2014 HRM Impact Award Winner


Message from FBI Director, James B. Comey

To be truly great, and to sustain greatness, the FBI needs consistent, excellent leadership at all levels and in all disciplines. We need to identify leadership potential early, then train, assess, and sort our leaders. The Leadership Skills Assessment that we use for mid-level management is essential to helping us identify those that have the leadership skill and potential to be good coaches, and not just good players. The extraordinary work needed to build and maintain such an important assessment tool is an example of the many things we do at the FBI every day to meet that challenge of consistent, excellent leadership.


The Leadership Skills Assessment (LSA)


As part of a consent decree stemming from a race-based discrimination class action lawsuit, the FBI was required to overhaul its promotion process for mid-level Special Agent management positions, to include a role-play assessment that was blind to race and gender. With the goal of emphasizing and promoting for leadership, factors such as the post-9/11 re-balance of mission for the FBI, the logistical challenges with filling 1500 global jobs from a pool of nearly 12,000 candidates annually, and acceptability and transparency for candidates led to this complex challenge and ultimate design of the telephonically administered Leadership Skills Assessment.
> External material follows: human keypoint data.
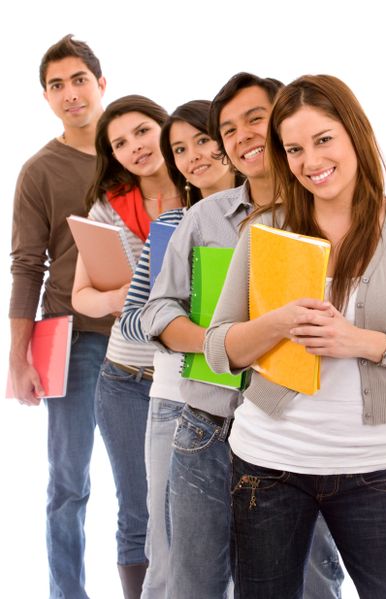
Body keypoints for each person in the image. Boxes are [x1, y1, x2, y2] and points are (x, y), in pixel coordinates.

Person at [204, 73, 386, 599]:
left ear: (355, 133)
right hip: (266, 466)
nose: (310, 162)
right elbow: (217, 348)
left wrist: (362, 342)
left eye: (323, 140)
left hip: (374, 469)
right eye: (293, 149)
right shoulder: (266, 230)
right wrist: (275, 323)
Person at [139, 73, 344, 599]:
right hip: (207, 426)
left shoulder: (328, 212)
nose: (243, 135)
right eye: (228, 129)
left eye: (256, 118)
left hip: (299, 430)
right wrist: (227, 340)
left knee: (313, 580)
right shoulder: (204, 217)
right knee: (195, 582)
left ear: (283, 123)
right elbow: (158, 309)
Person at [119, 99, 243, 599]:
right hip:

The Leadership Skills Assessment is a customized, live, day-in-the-life role play telephonic job situation designed by the FBI in partnership with Aon Hewitt Consulting, who continues to administer the assessment. After a review of materials to set the stage, candidates interact with trained assessors who role play scenarios designed by the FBI. Assessors electronically capture notes and ratings based on the behavioral descriptors prescribed by the FBI to reflect its eight core leadership competencies. All leadership dimensions and subdimensions are scored multiple times within the assessment. A final overall composite score, as well as scores on the separate competencies, are calculated for use in promotion decisions and a comprehensive feedback report that includes developmental recommendations is provided to each candidate.

This first hurdle of the mid-level management promotion process has had measureable impact to the leadership of the FBI; not only did the targeted mid-level leadership positions increase in leadership skill (based on employee ratings), but the executive population later in the pipeline demonstrated twice the increase in leadership skill than the targeted position. This emphasizes both the short-term and long-term utility of the Leadership Skills Assessment for the identification of leadership talent at multiple points within the leadership pipeline.